The sustainable development goals are the result of a negotiation process that involved the 193 UN member states and also unprecedented participation of civil society and other stakeholders. This led to the representation of a wide range of interests and perspectives. On the other hand, the MDGs were produced by a group of experts behind closed doors.

The MDGs focused primarily on the social agenda particularly the poorest in developing countries, while the sustainable development goals will apply to the entire world, the rich and the poor.

The new global goals are more ambitious, and are meant to apply to every country, not just the developing world. Stated in broad terms, the goals are accompanied by 169 specific targets meant to advance the goals in concrete ways. Most are meant to be achieved by 2030, though some have shorter deadlines.

Pope Francis gave his backing to the new development agenda in an address to the UN General Assembly before the summit to adopt the 17-point plan opened, calling it “an important sign of hope” at a very troubled time in the Middle East and Africa. When General Assembly President Mogens Lykketoft struck his gavel to approve the development road map, leaders and diplomats from the 193 UN member states stood and applauded loudly.

Then, the summit immediately turned to the real business of the three-day meeting — implementation of the goals, which is expected to cost $3.5 trillion to $5 trillion every year until 2030. 

UN Secretary-General Ban Ki-moon set the stage, saying the agenda “embodies the aspirations of people everywhere for lives of peace, security and dignity on a healthy planet.”

 The goals “are a to-do list for people and planet, and a blueprint for success,” Ban said. 

The document, titled “Transforming our World: The 2030 Agenda for Sustainable Development,” not only outlines 17 broad goals but sets 169 specific targets. 

The non-binding goals succeed the eight Millennium Development Goals adopted by world leaders 15 years ago. Only one of those has been achieved: halving the number of people living in extreme poverty, due primarily to economic growth in China. At least one other is close — cutting in half the proportion of people without access to clean water — and there are still three months until the goals expire. 

The new goals include ensuring “healthy lives” and quality education for all, clean water, sanitation and reliable modern energy, as well as making cities safe, reducing inequality within and among countries, and promoting economic growth and good governance. 

Critics say they are too broad, lack accountability and will lead to disenchantment among those most in need of hope. Supporters say there is no choice but to go big in a world of expanding population, growing inequality, dwindling resources and the existential threat from global warming. 

They note that while the millennium goals were developed by then secretary-general Kofi Annan and his staff, the new goals are the result of years of negotiations by all 193 member states, which means they should all have a stake in their achievement. 

Sweden announced that a group of nine leaders from different regions will work to ensure implementation of the goals.
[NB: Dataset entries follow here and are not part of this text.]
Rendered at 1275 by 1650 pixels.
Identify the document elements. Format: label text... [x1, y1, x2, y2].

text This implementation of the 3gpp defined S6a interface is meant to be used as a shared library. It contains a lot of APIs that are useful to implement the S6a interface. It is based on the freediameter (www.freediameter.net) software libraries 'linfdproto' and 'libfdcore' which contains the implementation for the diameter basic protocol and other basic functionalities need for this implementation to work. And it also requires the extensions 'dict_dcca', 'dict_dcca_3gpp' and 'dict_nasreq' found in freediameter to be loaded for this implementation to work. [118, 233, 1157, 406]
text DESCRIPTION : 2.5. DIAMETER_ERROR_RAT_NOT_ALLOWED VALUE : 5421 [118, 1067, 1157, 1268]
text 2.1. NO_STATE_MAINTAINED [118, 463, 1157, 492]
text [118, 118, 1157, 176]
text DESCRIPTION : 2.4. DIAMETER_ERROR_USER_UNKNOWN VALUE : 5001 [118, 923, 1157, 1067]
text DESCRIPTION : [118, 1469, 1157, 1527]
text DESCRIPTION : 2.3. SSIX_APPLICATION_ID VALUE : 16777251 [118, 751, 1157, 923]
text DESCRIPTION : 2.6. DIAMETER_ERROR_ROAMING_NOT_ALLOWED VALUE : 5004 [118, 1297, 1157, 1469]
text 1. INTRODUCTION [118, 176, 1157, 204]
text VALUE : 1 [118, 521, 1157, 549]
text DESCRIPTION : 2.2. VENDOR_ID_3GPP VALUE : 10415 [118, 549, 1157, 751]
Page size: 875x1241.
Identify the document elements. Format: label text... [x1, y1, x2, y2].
It includes German Chancellor Angela Merkel, the presidents of Brazil, Colombia, Liberia, South Africa, Tanzania and Tunisia and the prime ministers of Sweden and East Timor. 

Speaker after speaker pointed to the spread of extremist groups as barriers to development, perhaps none more eloquently than Nobel Peace Prize laureate Malala Yousefzai, who was shot in the head by the Taliban in Pakistan in 2012 for campaigning for girls’ education. Standing in the assembly chamber’s balcony surrounded by 193 young people representing every country, Malala told the leaders: “The future generation is raising their voice.” Each teen held a lantern, which she said symbolized their hope that the new global goals will be achieved. Millions of children are suffering from “terrorism, displacement and denial of education,” Malala said, noting the heartbreaking photo of 3-year-old Syrian refugee Aylan Kurdi lying drowned on a Turkish sea shore and the tearful parents of girls abducted from their school in northern Nigeria by Boko Haram. 

“Promise peace to all children in Pakistan, in India, in Syria and in every corner of the world,” Malala implored the leaders. “Promise that every child will have the right to safe, free and quality primary and secondary education,” she said. “Education is hope. Education is peace.” 

Egyptian President Abdel-Fattah el-Sissi said the international community has to deal with global challenges that hinder development — “especially terrorism” which isn’t confined to Arab nations but has spread worldwide. In pursuing development, he said, the Egyptian people are facing “the most dangerous extremist terrorist ideology.” Egypt has been fighting an insurgency by Sinai militants allied to the Islamic State group. At the same time, security forces have cracked down on Egypt’s Muslim Brotherhood and other Islamists since the military — then led by el-Sissi — ousted President Mohammed Morsi, a senior Brotherhood figure, in 2013 after massive protests against Morsi’s rule. Hundreds of Islamists have been killed and thousands arrested. El-Sissi also expressed concern that “the tools” to achieve the goals are insufficient, and stressed that richer nations have a responsibility to help poorer ones. 

Afghan leader Abdullah Abdullah, whose country is one of the world’s poorest, urged “political commitment and revitalized partnership” to achieve the goals. 

The head of Amnesty International used his speech to make an impassioned critique of mass surveillance, the arms trade, income inequality and human rights abuses. “You cannot launch these goals and in parallel deny a safe and legal route to refugees, a life with dignity,” Amnesty’s Salil Shetty added. 

Merkel told fellow leaders there is no quick solution to the migrant crisis that has seen hundreds of thousands of people fleeing war, poverty and persecution flood into Europe and safe havens closer to home. 

India’s Prime Minister Narendra Modi said eliminating poverty is the top priority in his country, which has the world’s largest number of people living in extreme poverty. Modi confirmed plans for a fivefold boost in renewable energy but added two years to the time frame, saying it will take seven years instead of five. 

As for finding the trillions needed to implement the goals, Kenya’s UN Ambassador Macharia Kamau has insisted it can be done. But Microsoft co-founder and philanthropist Bill Gates said Thursday “we’d be doing very well to have anywhere near that amount of money available by 2030.”